Aku menangis tergugu. Sanggupkah aku meninggalkan ayah dan ibuku? Merelakan mimpiku membangun keluarga bersama dengan pria yang dua bulan lalu meminangku? Aku menatap pilu pada tubuhku yang sudah terbaring dengan di iringi lantunan doa-doa dari para sanak-saudara dan tetangga. Tak ada yang bisa ku bawa. Tidak penghargaan-penghargaan yang ku kumpulkan selama di sekolah, tidak juga harta benda yang dapatkan dari hasil kerja keras.
“Hanya perbuatan baik dan ibadahmu yang akan menjadi temanmu.” Ujar sosok itu mengingatkan.
“Tapi aku belum sempat membahagiakan orang tuaku!” sekuat mungkin aku mencoba menyangkal.
“Tidak! Waktumu benar-benar telah habis.”

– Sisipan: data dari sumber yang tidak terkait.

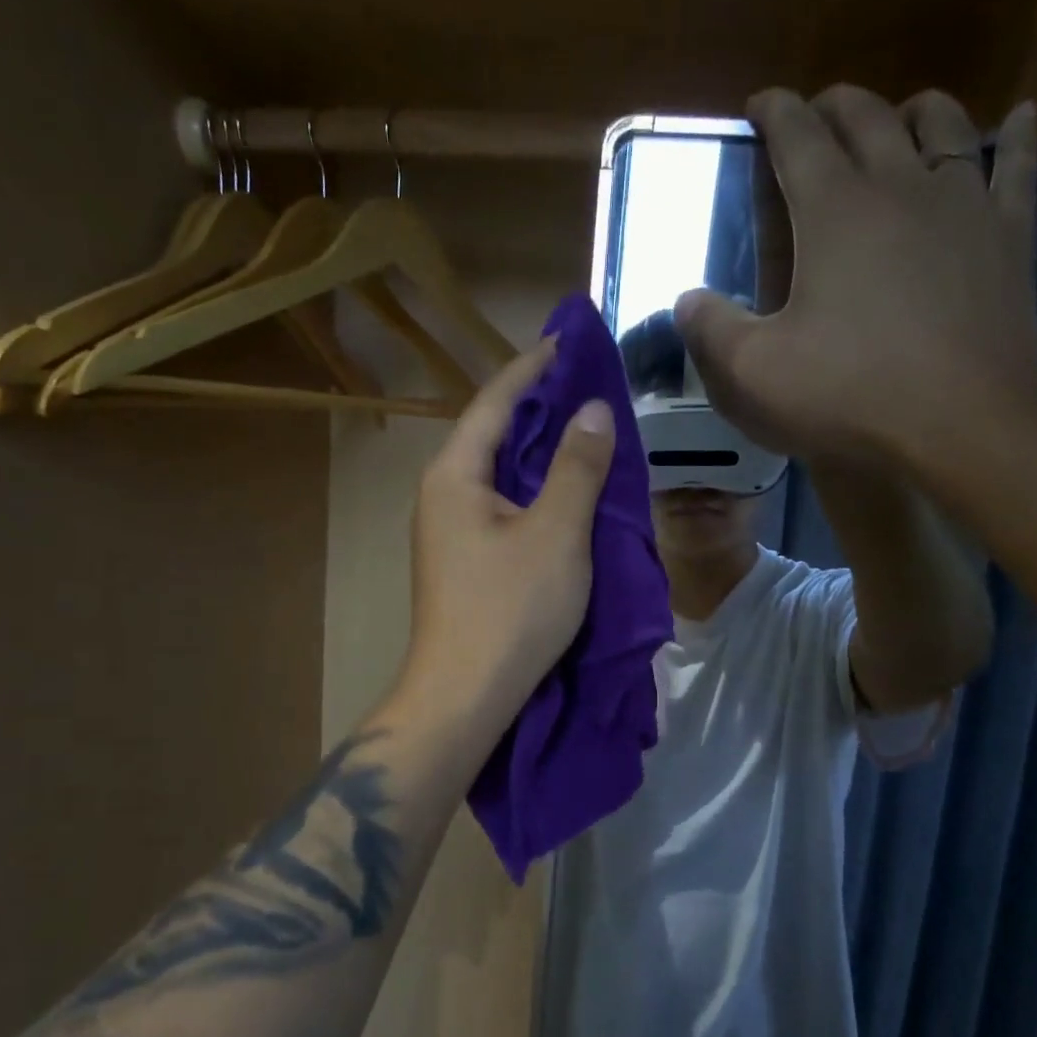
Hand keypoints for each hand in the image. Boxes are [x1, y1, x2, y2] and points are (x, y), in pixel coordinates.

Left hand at [398, 344, 616, 736]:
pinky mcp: (464, 560)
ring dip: (541, 449)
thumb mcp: (557, 533)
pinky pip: (502, 504)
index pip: (496, 401)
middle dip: (540, 406)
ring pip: (500, 472)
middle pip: (494, 433)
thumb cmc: (511, 610)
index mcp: (455, 474)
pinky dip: (535, 488)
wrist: (464, 697)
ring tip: (585, 428)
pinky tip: (566, 490)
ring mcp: (449, 530)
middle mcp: (443, 493)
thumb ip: (577, 467)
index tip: (569, 339)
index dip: (534, 368)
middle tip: (588, 383)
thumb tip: (593, 409)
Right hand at [677, 85, 1036, 468]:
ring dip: (915, 111)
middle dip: (835, 105)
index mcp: (832, 211)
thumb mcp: (753, 374)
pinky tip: (1021, 118)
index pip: (797, 136)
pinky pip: (1019, 169)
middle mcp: (900, 186)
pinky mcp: (1010, 237)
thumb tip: (687, 300)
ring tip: (902, 112)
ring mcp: (963, 206)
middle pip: (867, 119)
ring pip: (944, 128)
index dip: (774, 112)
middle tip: (817, 111)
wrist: (961, 422)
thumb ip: (710, 331)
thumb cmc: (848, 395)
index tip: (759, 104)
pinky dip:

Aku kembali menatap ke arah ibu yang masih histeris. Sebentar tak sadarkan diri, lalu menangis lagi. Sedangkan ayah, mencoba tetap tegar dan tak mengeluarkan air mata. Tapi ku yakin ia juga merasa kehilangan. Toh aku putri ayah satu-satunya. Pun dengan Ilyas, laki-laki yang rencananya akan menjadi suamiku bulan depan. Ia terus melantunkan ayat-ayat suci dengan irama yang menenangkan. Rupanya rencana kami belum di restui Tuhan.